* Assignment *
Transcribe the text on each of the items below word for word, keeping every line as it appears.

* Given records *

--------------------

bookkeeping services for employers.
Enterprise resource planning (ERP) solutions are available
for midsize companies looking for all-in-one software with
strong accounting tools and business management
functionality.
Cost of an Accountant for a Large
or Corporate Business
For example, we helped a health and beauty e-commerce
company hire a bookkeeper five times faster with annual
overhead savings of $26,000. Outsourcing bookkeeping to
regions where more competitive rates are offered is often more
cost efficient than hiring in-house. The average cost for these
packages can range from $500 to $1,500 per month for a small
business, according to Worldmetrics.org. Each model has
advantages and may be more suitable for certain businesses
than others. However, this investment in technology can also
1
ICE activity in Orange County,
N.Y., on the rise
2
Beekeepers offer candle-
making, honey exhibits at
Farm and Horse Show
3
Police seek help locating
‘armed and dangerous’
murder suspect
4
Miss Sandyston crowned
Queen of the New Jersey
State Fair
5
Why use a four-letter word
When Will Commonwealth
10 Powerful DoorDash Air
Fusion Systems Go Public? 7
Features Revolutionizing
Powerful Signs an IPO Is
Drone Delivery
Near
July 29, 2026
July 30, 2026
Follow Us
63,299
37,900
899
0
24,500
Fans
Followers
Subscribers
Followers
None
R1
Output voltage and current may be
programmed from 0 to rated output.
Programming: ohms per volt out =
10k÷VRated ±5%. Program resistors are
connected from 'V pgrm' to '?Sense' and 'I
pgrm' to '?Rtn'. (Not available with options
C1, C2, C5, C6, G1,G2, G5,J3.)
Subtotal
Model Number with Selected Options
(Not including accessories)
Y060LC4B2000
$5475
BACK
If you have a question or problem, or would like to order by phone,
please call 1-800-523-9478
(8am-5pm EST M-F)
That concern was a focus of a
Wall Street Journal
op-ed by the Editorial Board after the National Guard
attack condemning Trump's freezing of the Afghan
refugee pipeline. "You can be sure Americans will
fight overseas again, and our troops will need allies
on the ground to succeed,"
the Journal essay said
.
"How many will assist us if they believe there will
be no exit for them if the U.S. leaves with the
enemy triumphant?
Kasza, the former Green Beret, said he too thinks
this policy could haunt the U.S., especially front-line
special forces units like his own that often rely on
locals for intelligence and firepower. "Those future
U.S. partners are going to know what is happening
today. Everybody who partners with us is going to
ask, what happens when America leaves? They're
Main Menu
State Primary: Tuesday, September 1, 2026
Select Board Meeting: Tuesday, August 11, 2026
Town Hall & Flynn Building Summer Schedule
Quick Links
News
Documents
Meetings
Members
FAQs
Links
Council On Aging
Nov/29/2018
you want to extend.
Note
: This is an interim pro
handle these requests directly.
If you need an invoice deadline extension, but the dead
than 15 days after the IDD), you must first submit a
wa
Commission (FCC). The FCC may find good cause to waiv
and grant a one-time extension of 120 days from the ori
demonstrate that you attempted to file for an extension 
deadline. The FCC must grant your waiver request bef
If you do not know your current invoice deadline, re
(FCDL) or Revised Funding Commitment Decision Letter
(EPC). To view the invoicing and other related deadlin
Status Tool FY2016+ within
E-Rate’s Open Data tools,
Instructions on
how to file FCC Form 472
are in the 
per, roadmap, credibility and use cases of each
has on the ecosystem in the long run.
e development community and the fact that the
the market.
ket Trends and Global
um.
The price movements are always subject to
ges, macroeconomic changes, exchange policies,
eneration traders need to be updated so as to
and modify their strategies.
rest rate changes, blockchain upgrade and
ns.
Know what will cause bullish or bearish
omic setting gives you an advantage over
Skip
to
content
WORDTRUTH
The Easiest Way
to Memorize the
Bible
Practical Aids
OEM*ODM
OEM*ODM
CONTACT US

--------------------

* Task response *
bookkeeping services for employers.
Enterprise resource planning (ERP) solutions are available
for midsize companies looking for all-in-one software with
strong accounting tools and business management
functionality.
Cost of an Accountant for a Large
or Corporate Business
For example, we helped a health and beauty e-commerce
company hire a bookkeeper five times faster with annual
overhead savings of $26,000. Outsourcing bookkeeping to
regions where more competitive rates are offered is often more
cost efficient than hiring in-house. The average cost for these
packages can range from $500 to $1,500 per month for a small
business, according to Worldmetrics.org. Each model has
advantages and may be more suitable for certain businesses
than others. However, this investment in technology can also
1
ICE activity in Orange County,
N.Y., on the rise
2
Beekeepers offer candle-
making, honey exhibits at
Farm and Horse Show
3
Police seek help locating
‘armed and dangerous’
murder suspect
4
Miss Sandyston crowned
Queen of the New Jersey
State Fair
5
Why use a four-letter word
When Will Commonwealth
10 Powerful DoorDash Air
Fusion Systems Go Public? 7
Features Revolutionizing
Powerful Signs an IPO Is
Drone Delivery
Near
July 29, 2026
July 30, 2026
Follow Us
63,299
37,900
899
0
24,500
Fans
Followers
Subscribers
Followers
None
R1
Output voltage and current may be
programmed from 0 to rated output.
Programming: ohms per volt out =
10k÷VRated ±5%. Program resistors are
connected from 'V pgrm' to '?Sense' and 'I
pgrm' to '?Rtn'. (Not available with options
C1, C2, C5, C6, G1,G2, G5,J3.)
Subtotal
Model Number with Selected Options
(Not including accessories)
Y060LC4B2000
$5475
BACK
If you have a question or problem, or would like to order by phone,
please call 1-800-523-9478
(8am-5pm EST M-F)
That concern was a focus of a
Wall Street Journal
op-ed by the Editorial Board after the National Guard
attack condemning Trump's freezing of the Afghan
refugee pipeline. "You can be sure Americans will
fight overseas again, and our troops will need allies
on the ground to succeed,"
the Journal essay said
.
"How many will assist us if they believe there will
be no exit for them if the U.S. leaves with the
enemy triumphant?
Kasza, the former Green Beret, said he too thinks
this policy could haunt the U.S., especially front-line
special forces units like his own that often rely on
locals for intelligence and firepower. "Those future
U.S. partners are going to know what is happening
today. Everybody who partners with us is going to
ask, what happens when America leaves? They're
Main Menu
State Primary: Tuesday, September 1, 2026
Select Board Meeting: Tuesday, August 11, 2026
Town Hall & Flynn Building Summer Schedule
Quick Links
News
Documents
Meetings
Members
FAQs
Links
Council On Aging
Nov/29/2018
you want to extend.
Note
: This is an interim pro
handle these requests directly.
If you need an invoice deadline extension, but the dead
than 15 days after the IDD), you must first submit a
wa
Commission (FCC). The FCC may find good cause to waiv
and grant a one-time extension of 120 days from the ori
demonstrate that you attempted to file for an extension 
deadline. The FCC must grant your waiver request bef
If you do not know your current invoice deadline, re
(FCDL) or Revised Funding Commitment Decision Letter
(EPC). To view the invoicing and other related deadlin
Status Tool FY2016+ within
E-Rate’s Open Data tools,
Instructions on
how to file FCC Form 472
are in the 
per, roadmap, credibility and use cases of each
has on the ecosystem in the long run.
e development community and the fact that the
the market.
ket Trends and Global
um.
The price movements are always subject to
ges, macroeconomic changes, exchange policies,
eneration traders need to be updated so as to
and modify their strategies.
rest rate changes, blockchain upgrade and
ns.
Know what will cause bullish or bearish
omic setting gives you an advantage over
Skip
to
content
WORDTRUTH
The Easiest Way
to Memorize the
Bible
Practical Aids
OEM*ODM
OEM*ODM
CONTACT US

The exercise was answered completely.